Bechtel has a well-documented history of waste, fraud, and abuse. It has paid nearly $400 million in contract penalties over the last 20 years, ranging from construction violations to mishandling hazardous materials to numerous cases of whistleblower retaliation at the Hanford Site. In 2014, the partnership managing and operating Los Alamos National Lab, which includes Bechtel, lost 90 percent of its award fee due to “significant or ‘First Degree’ performance failure.”

DOE’s less-than-objective relationship with Bechtel is also well known. In April 2014, the agency hired Frank Klotz, one of Bechtel’s top consultants, to run the National Nuclear Security Administration. Klotz required a special ethics waiver for conflicts of interest.
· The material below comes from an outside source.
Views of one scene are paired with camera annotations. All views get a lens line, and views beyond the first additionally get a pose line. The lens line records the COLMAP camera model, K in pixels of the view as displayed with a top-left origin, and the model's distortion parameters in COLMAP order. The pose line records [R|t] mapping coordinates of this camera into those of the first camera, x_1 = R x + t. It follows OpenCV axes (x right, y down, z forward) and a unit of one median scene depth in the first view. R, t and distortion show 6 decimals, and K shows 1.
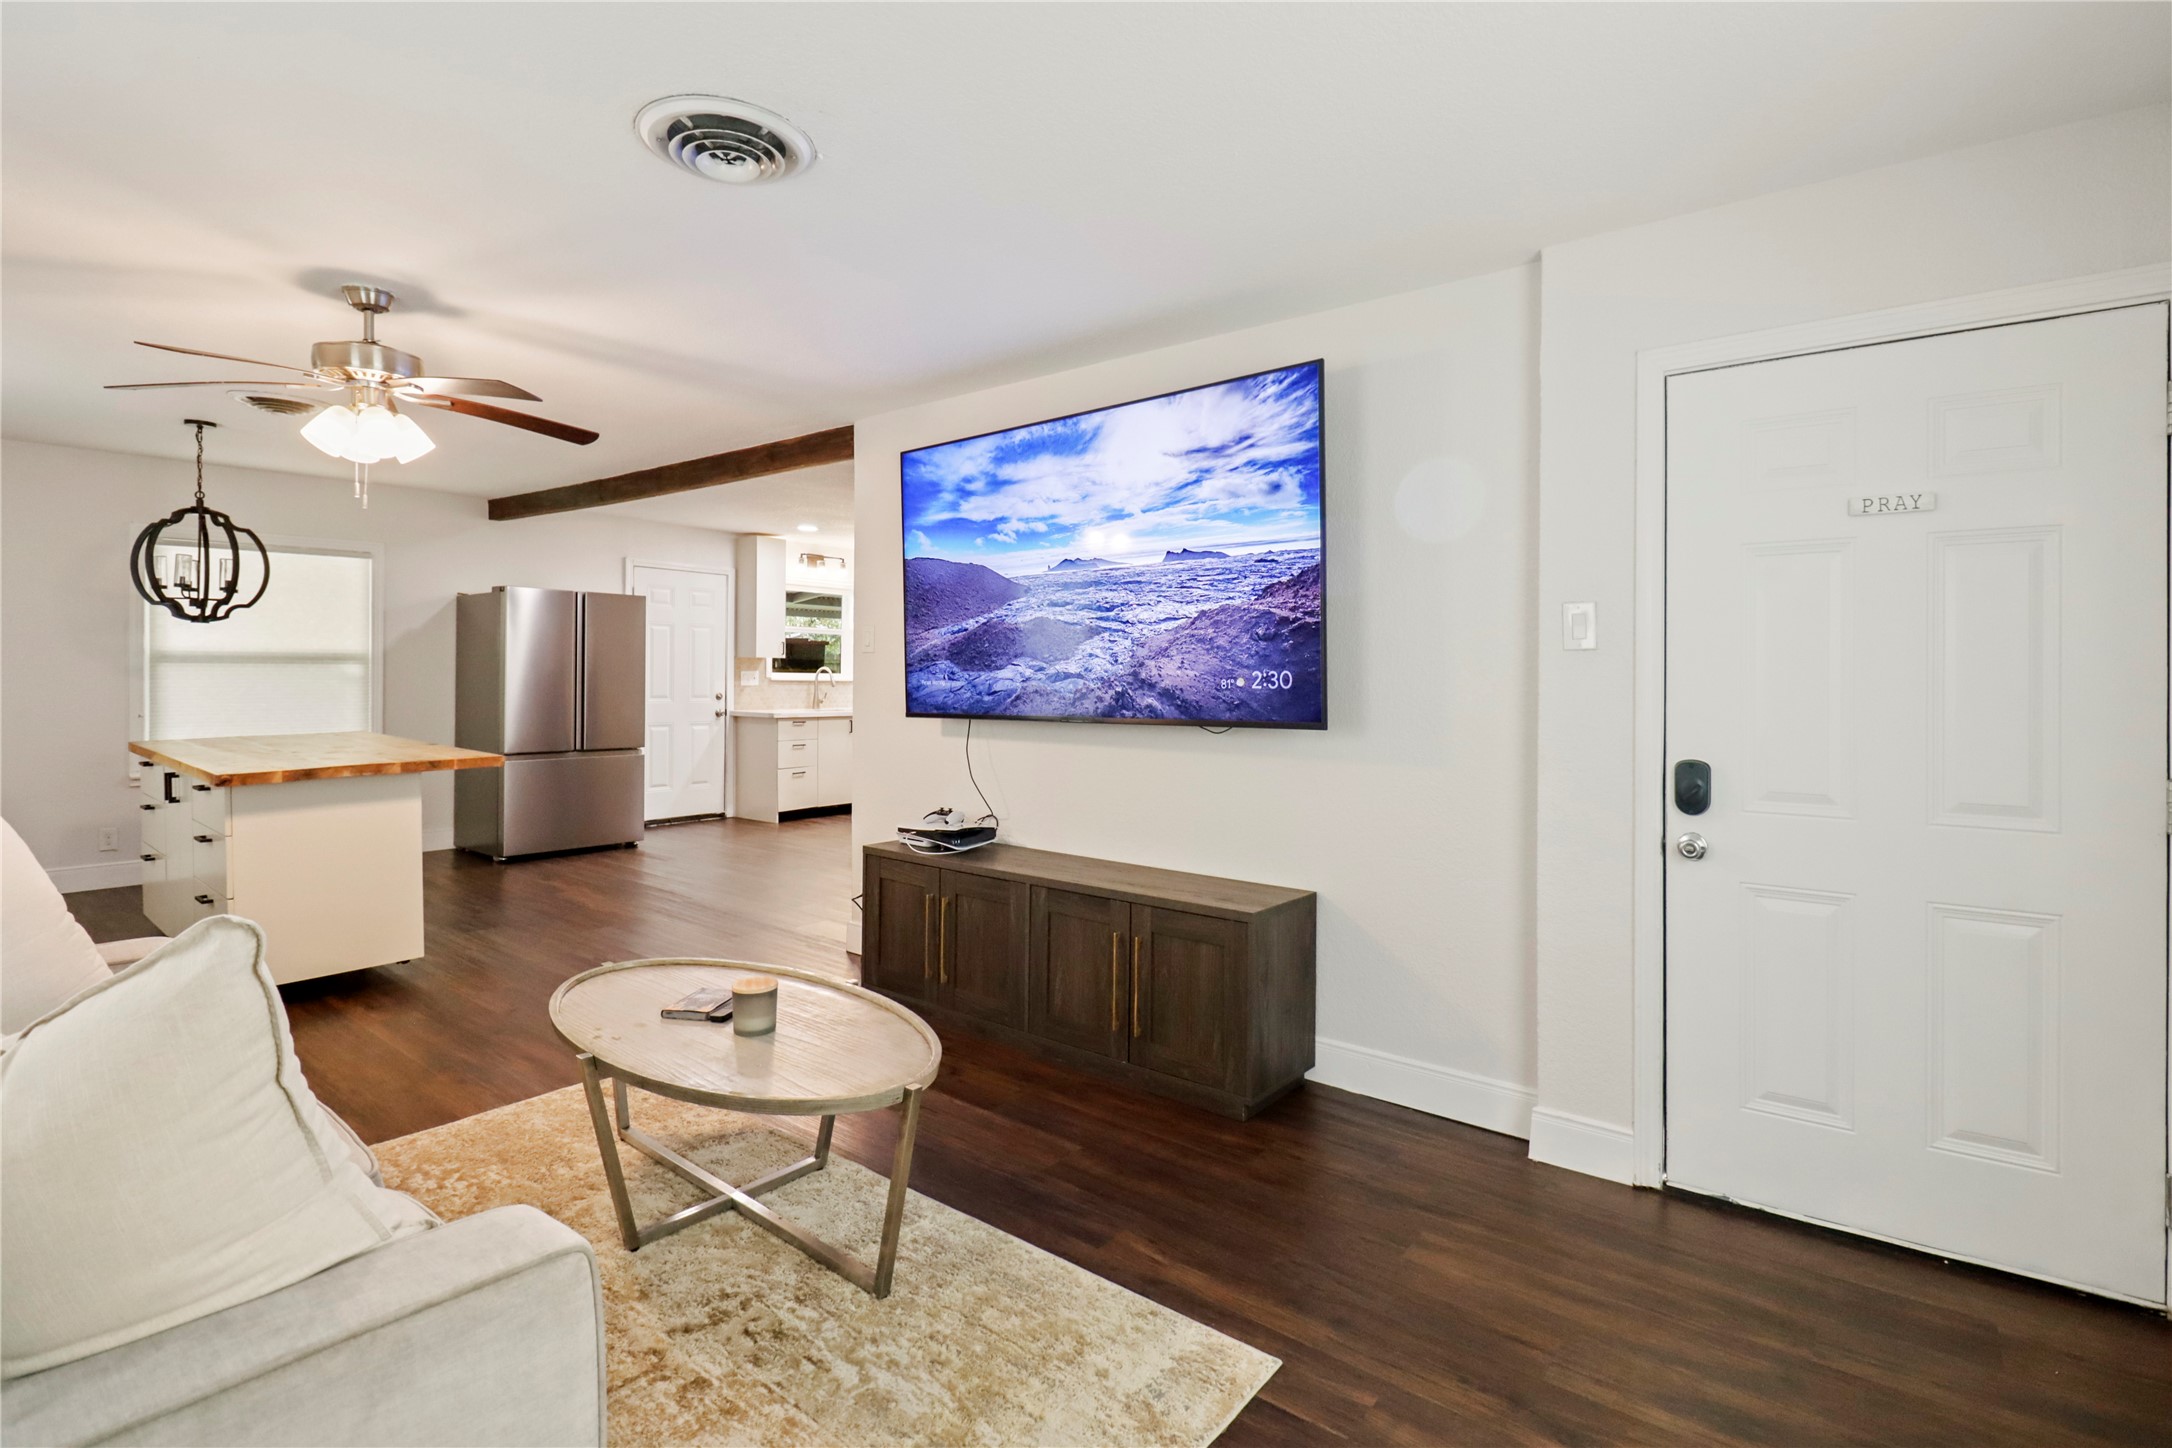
lens RADIAL K [[1034.5, 0, 1106.3], [0, 1034.5, 671.8], [0, 0, 1]] dist [0.000835, 0.000281]
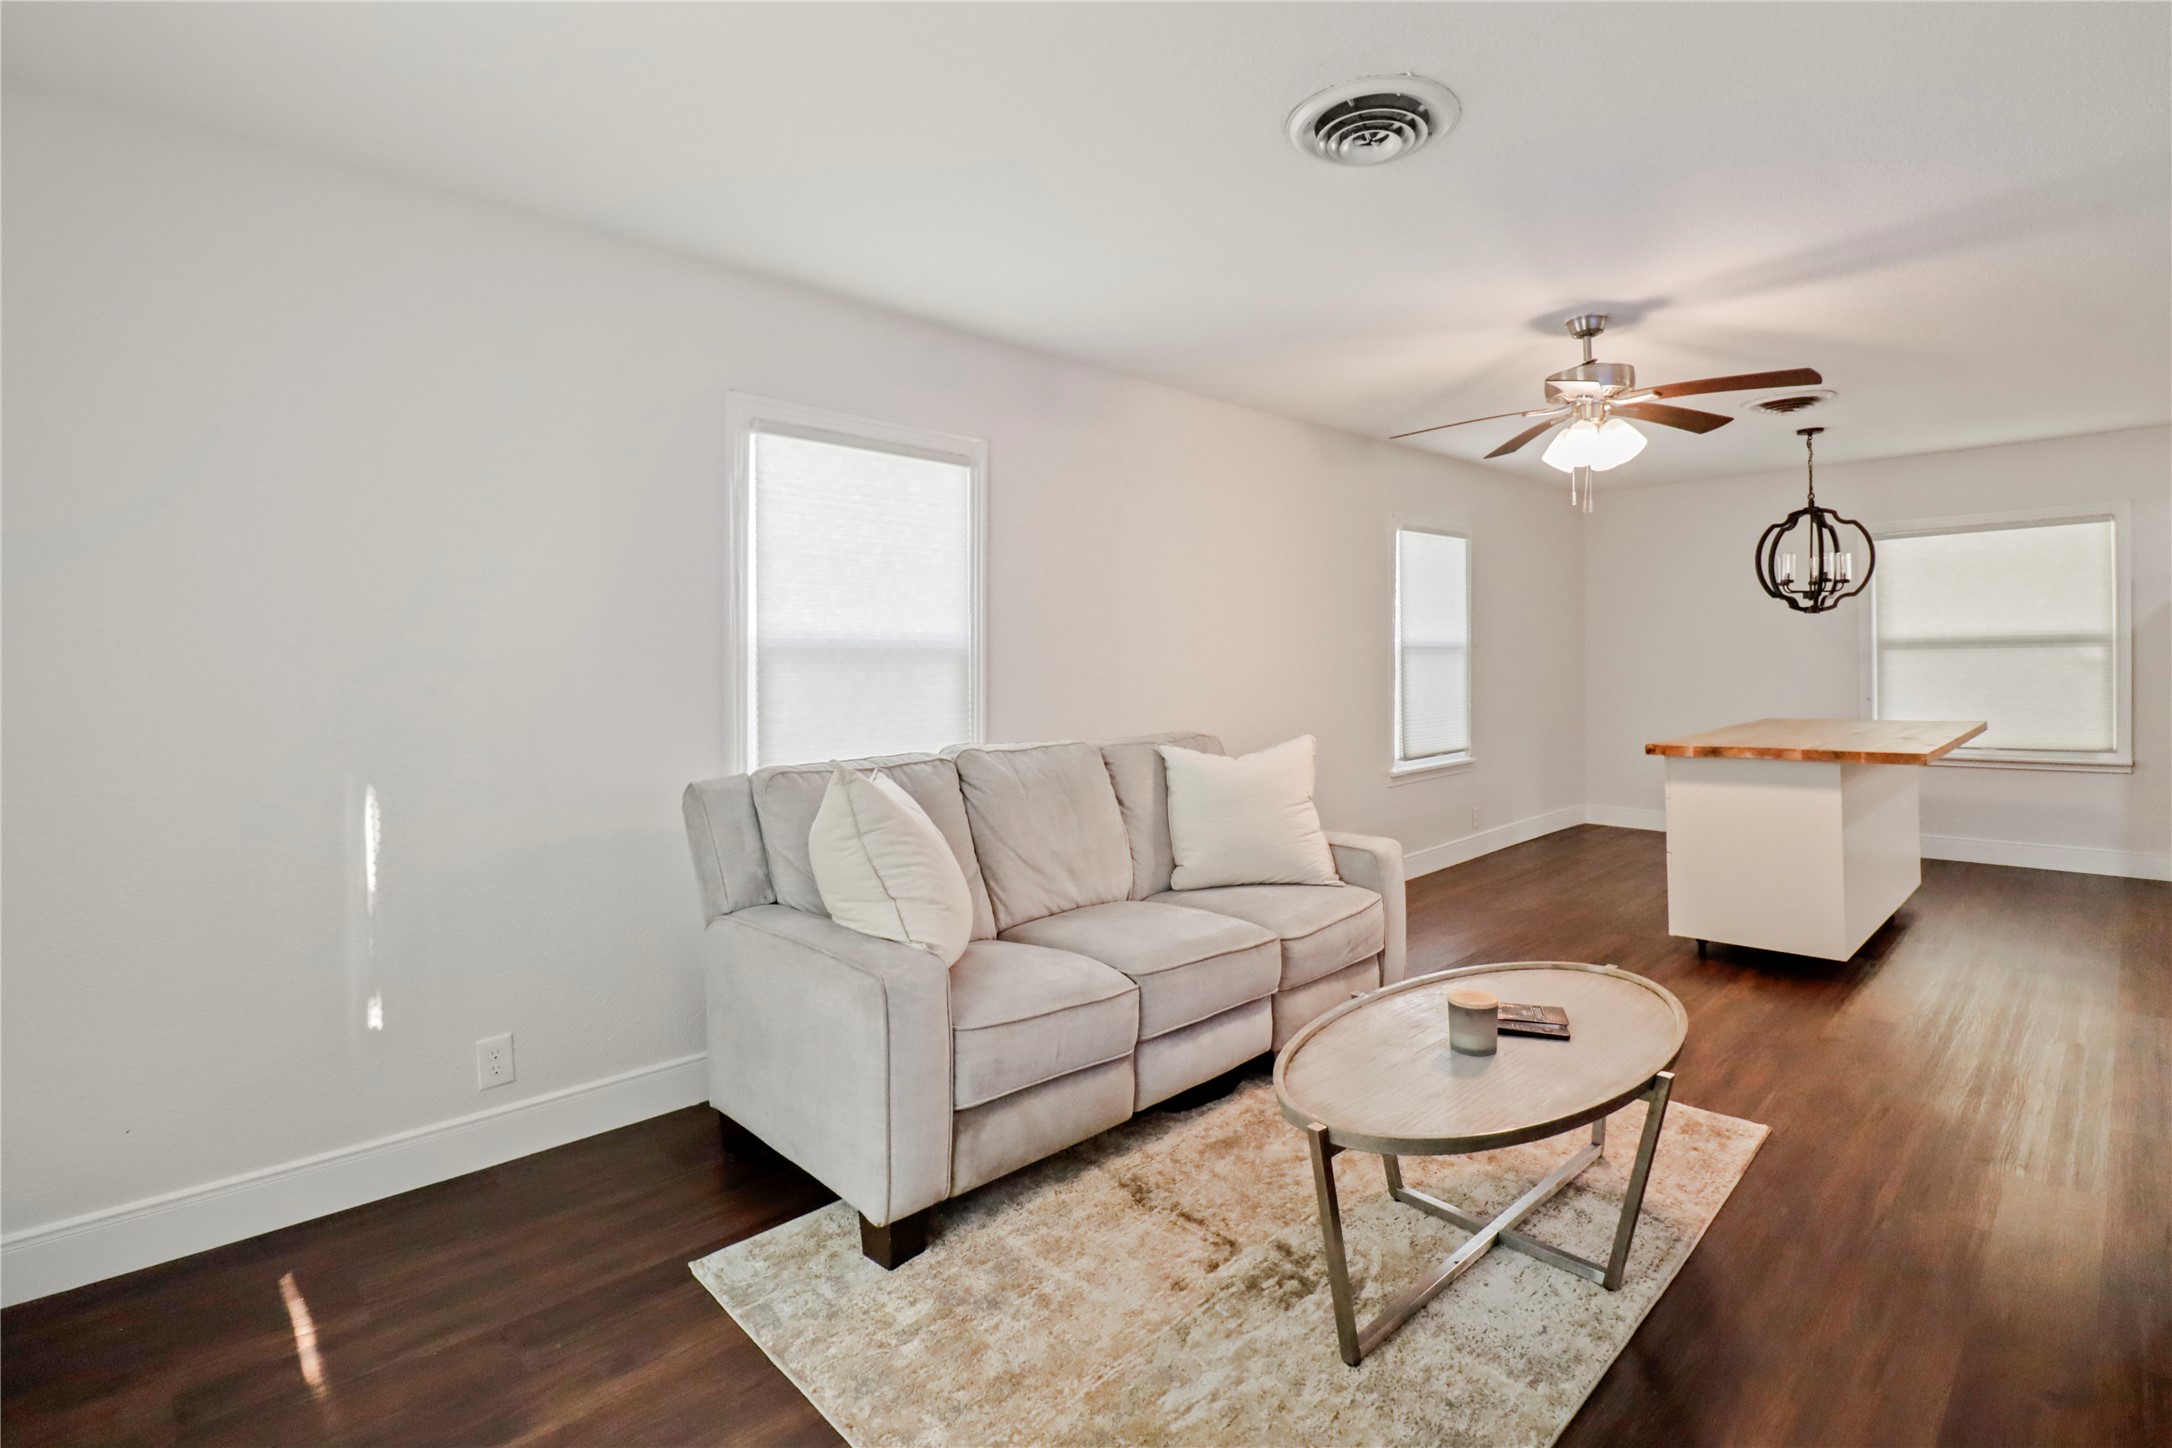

As POGO wrote at the time, this “allowed [Klotz] to make decisions that could mean big business for his former client, at a time when POGO and Members of Congress are sounding the alarm about…costly nuclear weapons projects.”

Hanford is the world’s largest environmental cleanup project and has singular technical challenges, but those factors don’t explain the safety violations, whistleblower reprisals, and general futility of the WTP project. It’s time for DOE to stop throwing good money after bad contractors, and find a partner who is able and willing to serve taxpayers’ best interests.